___ Text zur Analyse
Lüge ist nicht gleich Lüge. es gibt verschiedene Formen und Mischformen. es gibt institutionalisierte Lügen und krankhafte Lügen. grosse und noble, aber auch kleine und jümmerliche Lügen. Und selbst das Schweigen kann eine Form von Lüge sein.

Die Lüge: Abkehr von der Wahrheit

So, jetzt mal Butter bei die Fische: Wer lügt mehr, Frauen oder Männer? Und wer lügt weshalb? Hmm. Lügen, das ist sicher, tun wir alle sowieso.

«Wer lügt, hat die Wahrheit immerhin gedacht.»
______
___ Datenauszug
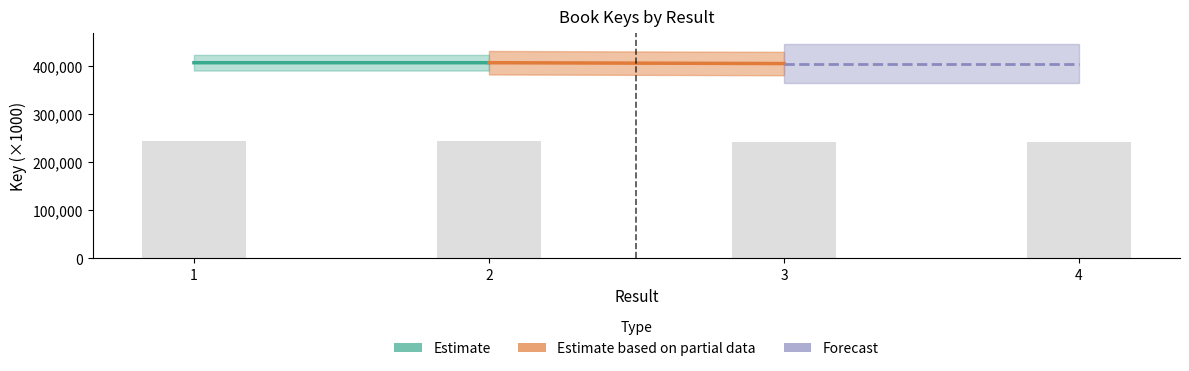

The value at 1 is 244730.0. True or false?

True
______
**Übungsaufgaben:**
1 > Schreiben Sie aus dem Text über das Lügen den Abschnitt zwischen „Lüge ist nicht“ und „von Lüge sein.“ einschließlich wortgetreu ab.
2 > Entscheiden Sie für jede Aussage, ob sie mit dem Text über das Lügen übereinstimmt, und belegen Sie Ihr Ja oder Nein mit einem wörtlichen Zitat.
(a) Auch Schweigen kann eine Form von Lüge sein.
(b) Nur Männer lügen.
(c) Der Text nennt institutionalisierte und krankhafte Lügen.
3 > Knüpfen Sie bitte an das Ende des Textes über das Lügen an und schreiben Sie ihn weiter.
Die Auflistung spielt für die Aufgaben keine Rolle.

**Lösungen:**
1 >
Lüge ist nicht gleich Lüge. es gibt verschiedene Formen und Mischformen. es gibt institutionalisierte Lügen und krankhafte Lügen. grosse und noble, aber auch kleine und jümmerliche Lügen. Und selbst das Schweigen kann eine Form von Lüge sein.

2 >
(a) Ja: „Und selbst das Schweigen kann eine Form von Lüge sein.“
(b) Nein: „Lügen, das ist sicher, tun wir alle sowieso.“
(c) Ja: „es gibt institutionalisierte Lügen und krankhafte Lügen.“

3 >
Oliver Hassencamp, deutscher Kabarettist

«Die Lüge ist nichts anderes als die bewusste Abwendung von der Wahrheit», definiert Peter Stiegnitz. Der österreichische Soziologe und Lügenforscher weiss, wovon er spricht. Er beschäftigt sich seit Jahrzehnten mit der Lüge und hat ihr eine eigene Lehre, die Mentiologie, gewidmet. Seine Faszination für die Lüge führt er selber auf ein Ereignis in seiner Kindheit zurück. Als er acht war, entging er durch eine Lüge der drohenden Deportation in ein Vernichtungslager: Auf die Frage, ob er Jude sei, habe er mit Nein geantwortet. Diese Notlüge habe ihm das Leben gerettet.

Die meisten von uns geraten glücklicherweise nie in eine Situation, in der sie ihre körperliche Unversehrtheit nur mittels einer Lüge retten können. Trotzdem lügen wir öfter, als wir (uns) eingestehen möchten. Das ist wenig erstaunlich, gibt es doch eine Fülle von Motivationen für und Arten von Lügen.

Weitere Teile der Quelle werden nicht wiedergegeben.